Please carry on the passage below about features for activity recognition, picking up right after its last sentence.

_SELECTED EXCERPT_:
◇ ◇ ◇ ◇ ◇

In the classification context, the choice of \(g_i\) is crucial. In fact, in the recognition process, g has to be chosen, such that the original data are mapped in separated regions of the features space. In other words, the researcher assumes that in the feature space, data diversify better than in the original space.

The accuracy of activity recognition approaches dramatically depends on the choice of the features [55].

In the literature, the way features \(g_i\) are extracted is divided into two main categories: hand-crafted features and learned features.

6.1 Hand-crafted features

Hand-crafted features are the most used features in HAR [61,62,63]. The term “hand-crafted” refers to the fact that the features are selected from an expert using heuristics.

Hand-crafted features are themselves generally split in time-domain and frequency-domain features. The signal domain is changed from time to frequency based on the Fourier transformation.

Table 1 shows some of the most used time-domain and frequency-domain features.

Table 1 Hand-crafted features in time domain and frequency domain. FFT(f) is the Fourier transformation of the signal f

Low computational complexity and calculation simplicity make hand-crafted features still a good practice for activity recognition.

Nevertheless, they present many disadvantages, such as a high dependency on the sensor choice and the reliance on the expert knowledge. Hence, a different set of features need to be defined for each different type of input data, that is, accelerometer, gyroscope, time domain, and frequency domain. In addition, hand-crafted features highly depend on experts’ prior knowledge and manual data investigation and it is still not always clear which features are likely to work best.

It is a common practice to chose the features through empirical evaluation of different combinations of features or with the aid of feature selection algorithms [64].

6.2 Learned features

The goal of feature learning is to automatically discover meaningful representations of raw data to be analyzed [65].

According to [66], the main features learning methods from sensor data are the following:

  • Codebooks [67, 68] considers each sensor data window as a sequence, from which subsequences are extracted and grouped into clusters. Each cluster center is a codeword. Then, each sequence is encoded using a bag-of-words approach using codewords as features.

  • Principal Component Analysis (PCA) [69] is a multivariate technique, commonly used for dimensionality reduction. The main goal of PCA is the extraction of a set of orthogonal features, called principal component, which are linear combination of the original data and such as the variance extracted from the data is maximal. It is also used for features selection.

◇ ◇ ◇ ◇ ◇

(A block of data)
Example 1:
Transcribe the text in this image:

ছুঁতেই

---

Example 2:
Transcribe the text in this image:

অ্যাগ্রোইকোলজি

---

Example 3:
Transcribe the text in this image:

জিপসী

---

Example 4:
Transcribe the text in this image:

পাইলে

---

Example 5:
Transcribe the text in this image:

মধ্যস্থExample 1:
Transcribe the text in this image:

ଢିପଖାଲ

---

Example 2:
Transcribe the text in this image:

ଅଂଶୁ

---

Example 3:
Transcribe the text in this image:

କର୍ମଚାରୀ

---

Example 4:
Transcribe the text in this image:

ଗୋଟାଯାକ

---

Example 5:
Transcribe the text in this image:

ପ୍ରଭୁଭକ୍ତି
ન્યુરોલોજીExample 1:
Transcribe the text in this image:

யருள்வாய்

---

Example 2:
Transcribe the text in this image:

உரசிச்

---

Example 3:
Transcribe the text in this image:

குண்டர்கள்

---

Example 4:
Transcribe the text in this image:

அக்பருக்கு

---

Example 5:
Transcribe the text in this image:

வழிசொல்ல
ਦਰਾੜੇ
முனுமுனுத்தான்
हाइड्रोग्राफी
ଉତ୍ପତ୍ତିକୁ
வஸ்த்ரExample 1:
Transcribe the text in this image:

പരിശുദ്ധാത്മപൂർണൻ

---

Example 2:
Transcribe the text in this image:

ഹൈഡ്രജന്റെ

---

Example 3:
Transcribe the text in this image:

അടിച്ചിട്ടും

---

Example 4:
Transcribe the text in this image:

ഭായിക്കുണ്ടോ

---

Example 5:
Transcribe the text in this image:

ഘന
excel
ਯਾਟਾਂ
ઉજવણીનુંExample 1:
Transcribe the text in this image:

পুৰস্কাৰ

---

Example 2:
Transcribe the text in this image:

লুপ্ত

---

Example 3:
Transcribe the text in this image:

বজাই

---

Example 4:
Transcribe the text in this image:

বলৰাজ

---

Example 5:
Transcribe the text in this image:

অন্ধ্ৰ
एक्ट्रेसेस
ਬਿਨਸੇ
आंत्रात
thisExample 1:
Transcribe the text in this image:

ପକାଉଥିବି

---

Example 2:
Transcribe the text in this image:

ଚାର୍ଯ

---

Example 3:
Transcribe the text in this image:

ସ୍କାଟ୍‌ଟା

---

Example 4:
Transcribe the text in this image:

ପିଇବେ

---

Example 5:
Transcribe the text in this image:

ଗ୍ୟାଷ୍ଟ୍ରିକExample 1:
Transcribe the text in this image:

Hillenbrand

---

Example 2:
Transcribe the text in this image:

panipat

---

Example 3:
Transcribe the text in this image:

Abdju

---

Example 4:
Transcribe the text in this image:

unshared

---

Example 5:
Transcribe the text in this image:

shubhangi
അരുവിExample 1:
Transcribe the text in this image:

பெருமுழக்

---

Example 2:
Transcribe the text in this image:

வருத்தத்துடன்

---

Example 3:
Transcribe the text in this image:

◇ ◇ ◇ ◇ ◇

_ANSWER TO THIS TASK_:
  • Deep Learning uses Neural Networks engines to learn patterns from data. Neural Networks are composed from a set of layers. In each layer, the input data are transformed through combinations of filters and topological maps. The output of each layer becomes the input of the following layer and so on. At the end of this procedure, the result is a set of features more or less abstract depending on the number of layers. The higher the number of layers is, the more the features are abstract. These features can be used for classification. Different deep learning methods for features extraction have been used for time series analysis [70].

Features learning techniques avoid the issue of manually defining and selecting the features. Recently, promising results are leading the research community to exploit learned features in their analysis.

7 Classification

Over the last years, hardware and software development has increased wearable devices capability to face with complex applications and tasks. For instance, smartphones are, nowadays, able to acquire, store, share, and elaborate huge amount of data in a very short time. As a consequence of this technological development, new instruments related to the data availability, data processing, and data analysis are born.

The capability of a simple smartphone to meet some complex tasks (e.g., steps count and life style monitoring) is the result of very recent scientific changes regarding methods and techniques.

In general, more traditional data analysis methods, based on model-driven paradigms, have been largely substituted by more flexible techniques, developed during recent years, based on data-driven paradigms. The main difference between these two approaches is given by the a priori assumption about the relationship between independent and response variables. Thus, given a classification model, \(\mathbf{y }=f(\mathbf{x })\), model-driven approaches state that f is (or can be) determined by assumptions on the distribution of the underlying stochastic process that generates \(\mathbf{x }\). f is build through a set of rules, or algorithms, which choices depend on data with an unknown distribution. On the opposite, in data-driven paradigms, f is unknown and depends directly on the data and on the choice of the algorithm.

The strength and the success of data-driven approaches is due to their capability to manage and to analyze large amount of variables that characterize a phenomenon without assuming any a priori relation between the independent and response variables. From a certain point of view, this flexibility can be a weakness, because the lack of a well-known relation also can be interpreted as a lack of cause–effect knowledge.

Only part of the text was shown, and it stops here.